Usually, patient’s data studied and stored separately. Meanwhile, a combination of several modalities may profit in terms of more accurate disease predictions. There is no standard workflow with multi-modal datasets, so our aim is to create the first framework that can use all insights from such data.
Requirements
Make sure that you install all dependansies
pip install -r requirements.txt
Documentation
Main challenges
The data storage culture affected medical organisations later than many other organisations so there are only several years of recording available to process. And there hasn’t been any strict policies regarding the storage and quality of data. So that, there are a lot of problems with data quality such as cases of broken external keys, making data incompatible or decreasing the amount of data to work with; human-made mistakes which increase preprocessing time.
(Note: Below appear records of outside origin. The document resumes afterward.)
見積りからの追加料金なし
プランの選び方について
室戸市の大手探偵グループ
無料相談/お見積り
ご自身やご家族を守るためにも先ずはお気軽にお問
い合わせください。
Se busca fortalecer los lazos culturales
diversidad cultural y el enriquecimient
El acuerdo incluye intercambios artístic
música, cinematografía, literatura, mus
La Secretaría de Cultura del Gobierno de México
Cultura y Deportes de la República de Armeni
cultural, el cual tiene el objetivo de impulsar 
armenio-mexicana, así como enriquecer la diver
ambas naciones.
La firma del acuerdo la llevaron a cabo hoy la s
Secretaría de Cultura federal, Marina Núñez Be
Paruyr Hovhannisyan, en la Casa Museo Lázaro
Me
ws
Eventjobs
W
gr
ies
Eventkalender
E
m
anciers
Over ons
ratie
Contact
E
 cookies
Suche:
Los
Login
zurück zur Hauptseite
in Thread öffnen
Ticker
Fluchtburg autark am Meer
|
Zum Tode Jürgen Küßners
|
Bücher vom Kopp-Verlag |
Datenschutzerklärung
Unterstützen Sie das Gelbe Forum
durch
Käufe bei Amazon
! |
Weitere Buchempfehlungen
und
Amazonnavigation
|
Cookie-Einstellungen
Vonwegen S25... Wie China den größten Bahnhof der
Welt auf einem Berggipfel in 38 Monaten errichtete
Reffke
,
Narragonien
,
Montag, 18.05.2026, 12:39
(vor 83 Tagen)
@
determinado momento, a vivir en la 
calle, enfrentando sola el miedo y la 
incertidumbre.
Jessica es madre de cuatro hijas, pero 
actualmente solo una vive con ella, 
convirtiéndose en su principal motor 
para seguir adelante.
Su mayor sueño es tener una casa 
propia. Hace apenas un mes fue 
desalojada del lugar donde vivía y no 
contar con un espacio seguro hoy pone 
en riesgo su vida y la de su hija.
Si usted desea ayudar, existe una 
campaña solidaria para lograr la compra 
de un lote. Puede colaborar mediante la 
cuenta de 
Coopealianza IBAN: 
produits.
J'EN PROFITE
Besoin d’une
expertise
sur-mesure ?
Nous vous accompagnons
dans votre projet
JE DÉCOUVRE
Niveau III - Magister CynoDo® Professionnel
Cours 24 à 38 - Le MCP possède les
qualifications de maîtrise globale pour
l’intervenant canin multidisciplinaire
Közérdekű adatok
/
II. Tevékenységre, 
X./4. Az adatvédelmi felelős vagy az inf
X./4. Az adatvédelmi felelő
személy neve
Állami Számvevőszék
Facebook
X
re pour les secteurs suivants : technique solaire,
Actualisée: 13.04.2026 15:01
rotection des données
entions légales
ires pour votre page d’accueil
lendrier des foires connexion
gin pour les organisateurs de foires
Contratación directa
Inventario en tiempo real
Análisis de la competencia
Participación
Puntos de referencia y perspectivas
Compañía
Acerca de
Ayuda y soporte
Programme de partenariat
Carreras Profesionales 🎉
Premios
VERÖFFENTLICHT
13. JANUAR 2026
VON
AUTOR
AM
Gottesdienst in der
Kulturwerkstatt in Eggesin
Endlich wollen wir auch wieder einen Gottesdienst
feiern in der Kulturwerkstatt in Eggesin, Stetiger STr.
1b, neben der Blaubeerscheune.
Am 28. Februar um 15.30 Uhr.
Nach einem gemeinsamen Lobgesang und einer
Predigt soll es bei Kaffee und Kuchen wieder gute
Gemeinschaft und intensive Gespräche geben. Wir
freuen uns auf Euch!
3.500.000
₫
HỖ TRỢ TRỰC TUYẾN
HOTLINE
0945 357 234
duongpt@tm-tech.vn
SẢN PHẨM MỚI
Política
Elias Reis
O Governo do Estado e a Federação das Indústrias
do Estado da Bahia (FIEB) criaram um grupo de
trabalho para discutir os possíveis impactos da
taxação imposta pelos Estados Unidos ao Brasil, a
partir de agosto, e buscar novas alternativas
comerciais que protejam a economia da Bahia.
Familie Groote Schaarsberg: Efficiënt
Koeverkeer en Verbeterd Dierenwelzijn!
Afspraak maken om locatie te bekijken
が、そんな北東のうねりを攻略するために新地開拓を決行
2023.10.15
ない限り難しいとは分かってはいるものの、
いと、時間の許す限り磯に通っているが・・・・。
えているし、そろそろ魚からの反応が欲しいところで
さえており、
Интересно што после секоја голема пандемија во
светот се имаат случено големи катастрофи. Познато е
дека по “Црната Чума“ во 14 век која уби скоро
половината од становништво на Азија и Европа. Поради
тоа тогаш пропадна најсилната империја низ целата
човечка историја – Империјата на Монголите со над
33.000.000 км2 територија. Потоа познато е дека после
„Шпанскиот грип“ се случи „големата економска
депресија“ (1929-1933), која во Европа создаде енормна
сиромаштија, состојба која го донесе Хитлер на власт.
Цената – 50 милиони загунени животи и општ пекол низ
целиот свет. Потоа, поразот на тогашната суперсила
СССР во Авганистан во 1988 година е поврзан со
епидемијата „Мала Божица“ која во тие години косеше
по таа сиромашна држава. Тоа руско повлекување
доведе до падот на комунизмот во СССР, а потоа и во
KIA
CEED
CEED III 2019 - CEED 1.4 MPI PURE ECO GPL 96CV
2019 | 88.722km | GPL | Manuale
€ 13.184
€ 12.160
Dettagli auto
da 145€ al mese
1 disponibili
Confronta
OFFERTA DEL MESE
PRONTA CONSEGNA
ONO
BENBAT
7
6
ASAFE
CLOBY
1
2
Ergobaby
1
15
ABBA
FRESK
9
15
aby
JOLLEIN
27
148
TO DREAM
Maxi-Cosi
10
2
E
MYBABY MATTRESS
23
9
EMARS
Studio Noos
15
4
Medical data could be biased or changed. Bias may appear beginning with the patients that provide wrong or incomplete information and a doctor that could have a specific interpretation, ending with intentional changes in the medical data, for example, to increase profit from an insurance company. Also, patient monitoring is not constant and data represented at discrete time points. So if some dramatic change happened after the last examination, it won’t be shown in the data but will affect research data.
In order to create a feature generation pipeline for both modalities, domain expertise is required.
Baseline solution
According to privacy regulations, the medical data requires several steps of anonymisation and can’t be provided to a second organisation without a set of agreements. So there are still no publically available datasets combining both ECG and EHR. And since datasets are not available, there are no benchmarks for both modalities together.
However, there are statistical approaches (HAVOC, cha2ds2-vasc [1, 2]) addressing this task for a single EHR modality. In the case of EHR, the ability to compare different datasets is questionable because of possible medical and language biases.
ECG is a more unified and independent modality, so there are state-of-the-art models that solve AF classification problem [3]. The showed results are good enough, however, most of them are the black-box solutions. In order to be useful to doctors for interpretation of the results, preliminary feature engineering and analysis is required. There are existing libraries that segment physiological signals [4], including delineating ECG signals into peaks and segments. These frameworks may be improved by adding generation physiologically meaningful features which are characteristic of a particular disease.
Documentation
[1] Kwong, C., Ling, A. Y., Crawford, M. H., Zhao, S. X., & Shah, N. H. (2017). A clinical score for predicting atrial fibrillation in patients with cryptogenic stroke or transient ischemic attack. Cardiology, 138(3), 133-140.
[2] Olesen, J. B., Torp-Pedersen, C., Hansen, M. L., & Lip, G. Y. (2012). The value of the CHA2DS2-VASc score for refining stroke risk stratification in patients with atrial fibrillation with a CHADS2 score 0–1: a nationwide cohort study. Thrombosis and haemostasis, 107(06), 1172-1179.
[3] Gari Clifford, Chengyu Liu, Benjamin Moody, Li-wei H. Lehman, Ikaro Silva, Qiao Li, Alistair Johnson, Roger G. Mark. AF Classification from a Short Single Lead ECG Recording: the PhysioNet Computing in Cardiology Challenge 2017. Computing in Cardiology (Rennes: IEEE), Vol 44, 2017 (In Press).
[4] Makowski, D., Pham, T., Lau, Z. J., Brammer, J. C., Lespinasse, F., Pham, H., Schölzel, C., & Chen, S. A. (2021). NeuroKit2: A Python toolbox for neurophysiological signal processing. Behavior Research Methods.